= EXERCISE INSTRUCTIONS =
Every record below must be returned word for word, with the pictures left out.

= DATA UNDER STUDY =
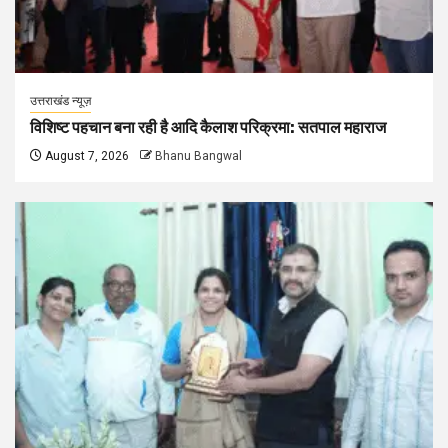
उत्तराखंड न्यूज़
विशिष्ट पहचान बना रही है आदि कैलाश परिक्रमा: सतपाल महाराज
August 7, 2026
Bhanu Bangwal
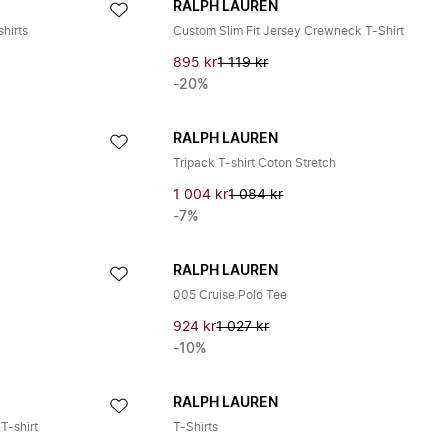
RALPH LAUREN
hirts
Custom Slim Fit Jersey Crewneck T-Shirt
895 kr
1 119 kr
-20%
RALPH LAUREN
Tripack T-shirt Coton Stretch
1 004 kr
1 084 kr
-7%
RALPH LAUREN
005 Cruise Polo Tee
924 kr
1 027 kr
-10%
RALPH LAUREN
T-shirt
T-Shirts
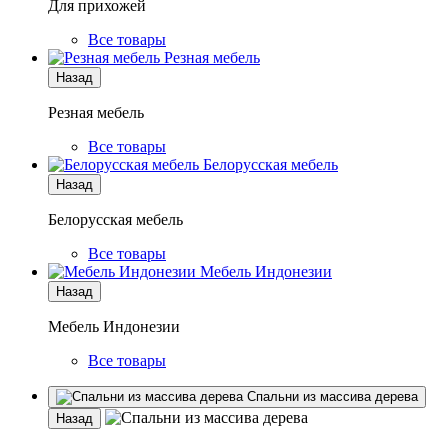
Для прихожей
Все товары
Резная мебель
Назад
Резная мебель
Все товары
Белорусская мебель
Назад
Белорусская мебель
Все товары
Мебель Индонезии
Назад
Мебель Индонезии
Все товары
Спальни из массива дерева
Назад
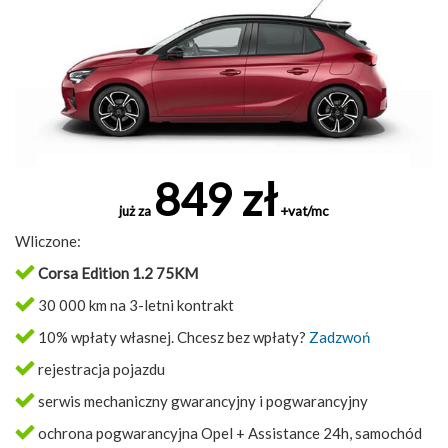
849 zł
już za
+vat/mc
Wliczone:
Corsa Edition 1.2 75KM
30 000 km na 3-letni kontrakt
10% wpłaty własnej. Chcesz bez wpłaty?
Zadzwoń
rejestracja pojazdu
serwis mechaniczny gwarancyjny i pogwarancyjny
ochrona pogwarancyjna Opel + Assistance 24h, samochód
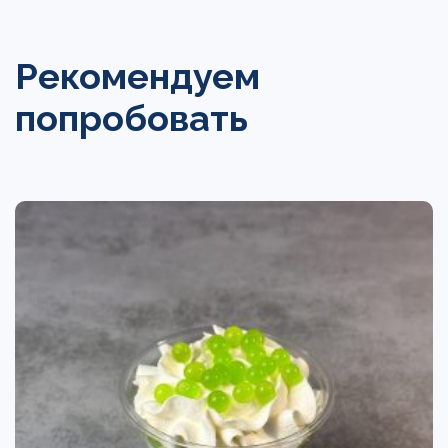
Рекомендуем
попробовать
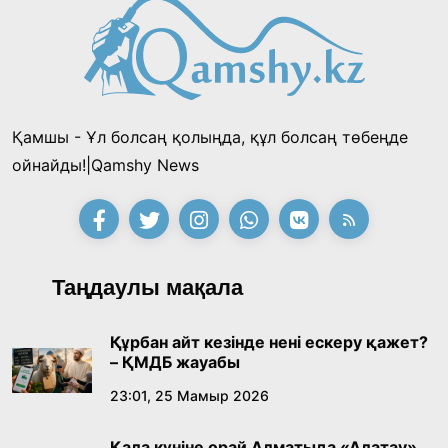
Қамшы - Ұл болсаң қолыңда, құл болсаң төбеңде
ойнайды!|Qamshy News
Таңдаулы мақала
Құрбан айт кезінде нені ескеру қажет?
– ҚМДБ жауабы
23:01, 25 Мамыр 2026
Қала күніне орай Алматыда «Алатау»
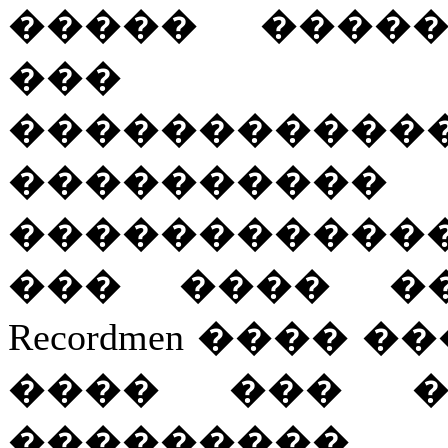
����� �����
��� ���
����������
������
����������
��� ���� �
Recordmen
���� ��
���� ��� �
�����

= ANSWER BOX =
उत्तराखंड न्यूज़
विशिष्ट पहचान बना रही है आदि कैलाश परिक्रमा: सतपाल महाराज
August 7, 2026
Bhanu Bangwal
RALPH LAUREN
hirts
Custom Slim Fit Jersey Crewneck T-Shirt
895 kr
1 119 kr
-20%
RALPH LAUREN
Tripack T-shirt Coton Stretch
1 004 kr
1 084 kr
-7%
RALPH LAUREN
005 Cruise Polo Tee
924 kr
1 027 kr
-10%
RALPH LAUREN
T-shirt
T-Shirts
Для прихожей
Все товары
Резная мебель
Назад
Резная мебель
Все товары
Белорусская мебель
Назад
Белорусская мебель
Все товары
Мебель Индонезии
Назад
Мебель Индонезии
Все товары
Спальни из массива дерева
Назад
849 zł
już za
+vat/mc
Wliczone:
Corsa Edition 1.2 75KM
30 000 km na 3-letni kontrakt
10% wpłaty własnej. Chcesz bez wpłaty?
Zadzwoń
rejestracja pojazdu
serwis mechaniczny gwarancyjny i pogwarancyjny
ochrona pogwarancyjna Opel + Assistance 24h, samochód
Рекомендуем
попробовать
Қамшы - Ұл болсаң қолыңда, құл болсаң төбеңде
ойнайды!|Qamshy News
Таңдаулы мақала
Құрбан айт кезінде нені ескеру қажет?
– ҚМДБ жауабы
23:01, 25 Мамыр 2026
Қала күніне орай Алматыда «Алатау»
����� �����
��� ���
����������
������
����������
��� ���� �
Recordmen
���� ��
���� ��� �
�����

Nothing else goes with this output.